EXERCISE AIM: Reproduce part of the review of *Only to Sleep* word for word. Begin at the words "ONLY TO SLEEP: A" and stop after "California of 1988.".
━━━━━ QUOTED PASSAGE ━━━━━
ONLY TO SLEEP: A PHILIP MARLOWE NOVEL

Lawrence Osborne

7/24/2018

Hogarth

 

“…there are some of us who can dream backward to the splendid years. There is an occasional glimpse of the old times here, and maybe it’s the last glimpse we’ll ever enjoy,” (2) reminisces the erstwhile private eye Philip Marlowe in Lawrence Osborne’s ONLY TO SLEEP. And look back we must—if only to acknowledge:  the Philip Marlowe of Raymond Chandler (1888-1959) and his renowned works THE BIG SLEEP (1939) and FAREWELL, MY LOVELY (1940) is no more. Look anew we also should: Marlowe is now in the capable hands of British author Lawrence Osborne and the “here” is not the Los Angeles between World Wars but the Baja, California of 1988.
━━━━━ STUDY MATERIAL ━━━━━
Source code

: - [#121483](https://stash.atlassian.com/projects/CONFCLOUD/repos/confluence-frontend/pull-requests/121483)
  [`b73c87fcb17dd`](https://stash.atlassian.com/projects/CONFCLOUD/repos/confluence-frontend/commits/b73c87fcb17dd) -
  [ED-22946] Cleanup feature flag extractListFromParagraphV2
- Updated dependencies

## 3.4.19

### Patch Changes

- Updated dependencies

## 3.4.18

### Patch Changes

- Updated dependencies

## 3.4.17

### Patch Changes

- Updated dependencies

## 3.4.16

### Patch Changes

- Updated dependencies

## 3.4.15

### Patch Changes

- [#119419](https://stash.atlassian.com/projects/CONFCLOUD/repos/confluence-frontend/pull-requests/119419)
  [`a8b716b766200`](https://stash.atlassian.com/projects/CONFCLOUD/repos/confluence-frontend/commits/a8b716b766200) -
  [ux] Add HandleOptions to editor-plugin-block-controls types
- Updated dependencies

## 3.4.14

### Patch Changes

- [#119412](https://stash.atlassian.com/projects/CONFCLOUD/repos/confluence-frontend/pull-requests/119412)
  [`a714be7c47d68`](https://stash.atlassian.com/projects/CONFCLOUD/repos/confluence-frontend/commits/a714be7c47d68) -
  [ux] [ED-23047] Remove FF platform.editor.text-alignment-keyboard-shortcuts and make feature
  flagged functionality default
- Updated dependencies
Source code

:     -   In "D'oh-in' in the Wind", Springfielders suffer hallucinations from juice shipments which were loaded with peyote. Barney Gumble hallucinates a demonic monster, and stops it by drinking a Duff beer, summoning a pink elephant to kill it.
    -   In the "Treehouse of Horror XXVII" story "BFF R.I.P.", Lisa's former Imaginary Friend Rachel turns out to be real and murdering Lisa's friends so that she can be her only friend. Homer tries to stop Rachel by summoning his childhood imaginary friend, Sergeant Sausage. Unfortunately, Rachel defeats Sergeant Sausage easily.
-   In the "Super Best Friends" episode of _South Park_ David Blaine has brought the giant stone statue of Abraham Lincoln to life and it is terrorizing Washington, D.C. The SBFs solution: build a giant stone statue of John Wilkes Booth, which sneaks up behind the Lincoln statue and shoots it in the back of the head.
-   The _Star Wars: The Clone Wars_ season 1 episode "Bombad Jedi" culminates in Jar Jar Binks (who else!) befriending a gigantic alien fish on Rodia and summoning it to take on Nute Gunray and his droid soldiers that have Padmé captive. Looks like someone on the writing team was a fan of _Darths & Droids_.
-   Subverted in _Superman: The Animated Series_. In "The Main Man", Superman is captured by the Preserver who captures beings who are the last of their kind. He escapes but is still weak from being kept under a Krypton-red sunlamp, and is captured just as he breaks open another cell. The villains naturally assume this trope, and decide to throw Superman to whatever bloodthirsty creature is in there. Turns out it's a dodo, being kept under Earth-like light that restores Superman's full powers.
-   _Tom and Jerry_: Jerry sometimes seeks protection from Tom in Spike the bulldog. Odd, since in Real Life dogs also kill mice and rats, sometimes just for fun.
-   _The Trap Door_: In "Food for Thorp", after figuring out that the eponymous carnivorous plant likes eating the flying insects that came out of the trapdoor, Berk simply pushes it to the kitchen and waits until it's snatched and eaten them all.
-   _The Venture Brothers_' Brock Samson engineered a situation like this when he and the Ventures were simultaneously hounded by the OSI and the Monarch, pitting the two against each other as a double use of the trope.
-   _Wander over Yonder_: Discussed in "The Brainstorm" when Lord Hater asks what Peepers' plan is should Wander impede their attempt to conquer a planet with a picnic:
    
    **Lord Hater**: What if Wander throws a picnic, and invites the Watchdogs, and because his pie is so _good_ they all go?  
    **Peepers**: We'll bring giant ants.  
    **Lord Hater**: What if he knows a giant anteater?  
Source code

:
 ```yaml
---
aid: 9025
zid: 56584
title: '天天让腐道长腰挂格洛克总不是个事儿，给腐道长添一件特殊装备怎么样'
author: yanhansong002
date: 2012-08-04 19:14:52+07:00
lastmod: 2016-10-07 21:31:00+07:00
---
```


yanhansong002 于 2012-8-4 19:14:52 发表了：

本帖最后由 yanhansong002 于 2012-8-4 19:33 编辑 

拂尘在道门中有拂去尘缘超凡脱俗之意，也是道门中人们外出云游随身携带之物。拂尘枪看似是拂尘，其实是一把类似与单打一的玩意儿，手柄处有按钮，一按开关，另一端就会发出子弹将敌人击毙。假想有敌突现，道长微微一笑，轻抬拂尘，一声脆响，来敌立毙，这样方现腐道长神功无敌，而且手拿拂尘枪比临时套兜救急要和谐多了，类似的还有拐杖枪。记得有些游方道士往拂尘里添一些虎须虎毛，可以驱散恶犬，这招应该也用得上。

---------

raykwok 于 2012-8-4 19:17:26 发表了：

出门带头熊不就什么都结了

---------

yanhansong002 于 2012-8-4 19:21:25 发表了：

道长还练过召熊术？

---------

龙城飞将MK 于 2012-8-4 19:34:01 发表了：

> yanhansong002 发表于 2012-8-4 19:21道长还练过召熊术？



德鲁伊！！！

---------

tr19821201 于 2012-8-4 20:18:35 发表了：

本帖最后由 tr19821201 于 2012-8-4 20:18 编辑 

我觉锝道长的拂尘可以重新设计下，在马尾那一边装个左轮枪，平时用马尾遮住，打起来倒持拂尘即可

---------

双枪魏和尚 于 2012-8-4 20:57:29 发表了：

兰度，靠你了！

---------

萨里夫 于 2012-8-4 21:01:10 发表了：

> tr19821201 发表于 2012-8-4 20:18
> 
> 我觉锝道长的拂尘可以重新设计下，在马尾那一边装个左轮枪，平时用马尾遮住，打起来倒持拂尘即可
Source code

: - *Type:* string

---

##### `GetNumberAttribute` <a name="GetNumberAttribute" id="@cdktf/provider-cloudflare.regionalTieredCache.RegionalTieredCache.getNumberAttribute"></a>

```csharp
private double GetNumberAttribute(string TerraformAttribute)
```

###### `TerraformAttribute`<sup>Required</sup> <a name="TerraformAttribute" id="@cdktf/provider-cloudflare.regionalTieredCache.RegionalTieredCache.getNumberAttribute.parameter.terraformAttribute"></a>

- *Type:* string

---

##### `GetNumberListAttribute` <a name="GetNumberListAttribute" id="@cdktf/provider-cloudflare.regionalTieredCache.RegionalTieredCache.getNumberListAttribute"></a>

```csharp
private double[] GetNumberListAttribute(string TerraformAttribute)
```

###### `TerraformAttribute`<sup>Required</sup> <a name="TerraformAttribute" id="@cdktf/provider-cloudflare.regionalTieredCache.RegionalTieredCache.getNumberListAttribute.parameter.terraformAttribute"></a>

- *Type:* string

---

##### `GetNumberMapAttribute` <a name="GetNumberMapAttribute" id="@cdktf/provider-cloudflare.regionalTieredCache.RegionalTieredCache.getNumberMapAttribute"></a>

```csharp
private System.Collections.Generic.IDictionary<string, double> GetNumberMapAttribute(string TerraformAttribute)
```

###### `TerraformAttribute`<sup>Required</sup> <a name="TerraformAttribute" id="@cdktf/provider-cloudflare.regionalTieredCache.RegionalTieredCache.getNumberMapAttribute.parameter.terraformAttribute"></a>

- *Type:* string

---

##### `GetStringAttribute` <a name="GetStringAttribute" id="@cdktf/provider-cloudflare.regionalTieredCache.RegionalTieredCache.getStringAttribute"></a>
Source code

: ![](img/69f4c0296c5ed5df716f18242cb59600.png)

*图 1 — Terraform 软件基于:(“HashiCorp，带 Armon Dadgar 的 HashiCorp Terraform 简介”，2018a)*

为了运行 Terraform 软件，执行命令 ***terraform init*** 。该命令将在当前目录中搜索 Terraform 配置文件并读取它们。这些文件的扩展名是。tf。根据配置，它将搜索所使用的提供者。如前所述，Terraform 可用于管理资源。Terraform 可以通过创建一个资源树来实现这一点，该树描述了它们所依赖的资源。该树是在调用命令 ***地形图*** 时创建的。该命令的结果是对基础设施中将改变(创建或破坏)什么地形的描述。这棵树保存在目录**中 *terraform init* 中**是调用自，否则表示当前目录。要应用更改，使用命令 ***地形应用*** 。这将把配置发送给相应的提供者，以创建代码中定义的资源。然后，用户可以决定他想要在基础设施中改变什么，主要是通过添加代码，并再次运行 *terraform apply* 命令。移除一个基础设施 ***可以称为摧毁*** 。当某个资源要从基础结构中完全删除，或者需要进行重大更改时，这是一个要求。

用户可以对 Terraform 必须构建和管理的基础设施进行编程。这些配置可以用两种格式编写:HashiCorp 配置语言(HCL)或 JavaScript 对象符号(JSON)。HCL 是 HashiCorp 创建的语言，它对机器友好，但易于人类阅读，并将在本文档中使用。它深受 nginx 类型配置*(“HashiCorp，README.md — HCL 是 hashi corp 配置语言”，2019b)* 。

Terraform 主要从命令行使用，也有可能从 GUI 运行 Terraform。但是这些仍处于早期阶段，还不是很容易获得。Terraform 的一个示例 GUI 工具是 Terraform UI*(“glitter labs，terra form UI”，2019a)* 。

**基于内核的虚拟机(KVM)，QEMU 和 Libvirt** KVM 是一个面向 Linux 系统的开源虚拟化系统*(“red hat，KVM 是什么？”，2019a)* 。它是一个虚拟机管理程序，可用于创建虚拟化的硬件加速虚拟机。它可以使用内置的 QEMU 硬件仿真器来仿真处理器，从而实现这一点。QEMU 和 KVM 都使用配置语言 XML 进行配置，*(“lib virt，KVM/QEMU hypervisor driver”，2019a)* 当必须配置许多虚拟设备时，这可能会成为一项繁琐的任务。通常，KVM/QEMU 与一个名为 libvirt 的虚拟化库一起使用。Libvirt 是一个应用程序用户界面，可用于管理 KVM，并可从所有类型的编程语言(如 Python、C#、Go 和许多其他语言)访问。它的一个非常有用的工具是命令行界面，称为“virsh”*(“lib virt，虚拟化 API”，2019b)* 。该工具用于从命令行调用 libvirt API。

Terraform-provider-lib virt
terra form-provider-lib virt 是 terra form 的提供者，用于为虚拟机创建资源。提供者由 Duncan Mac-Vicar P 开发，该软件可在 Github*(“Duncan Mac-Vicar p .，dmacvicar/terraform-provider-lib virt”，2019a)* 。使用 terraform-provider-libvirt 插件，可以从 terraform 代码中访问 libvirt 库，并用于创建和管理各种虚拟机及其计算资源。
━━━━━
WRITTEN SOLUTION:
ONLY TO SLEEP: A PHILIP MARLOWE NOVEL

Lawrence Osborne

7/24/2018

Hogarth

 

“…there are some of us who can dream backward to the splendid years. There is an occasional glimpse of the old times here, and maybe it’s the last glimpse we’ll ever enjoy,” (2) reminisces the erstwhile private eye Philip Marlowe in Lawrence Osborne’s ONLY TO SLEEP. And look back we must—if only to acknowledge:  the Philip Marlowe of Raymond Chandler (1888-1959) and his renowned works THE BIG SLEEP (1939) and FAREWELL, MY LOVELY (1940) is no more. Look anew we also should: Marlowe is now in the capable hands of British author Lawrence Osborne and the “here” is not the Los Angeles between World Wars but the Baja, California of 1988.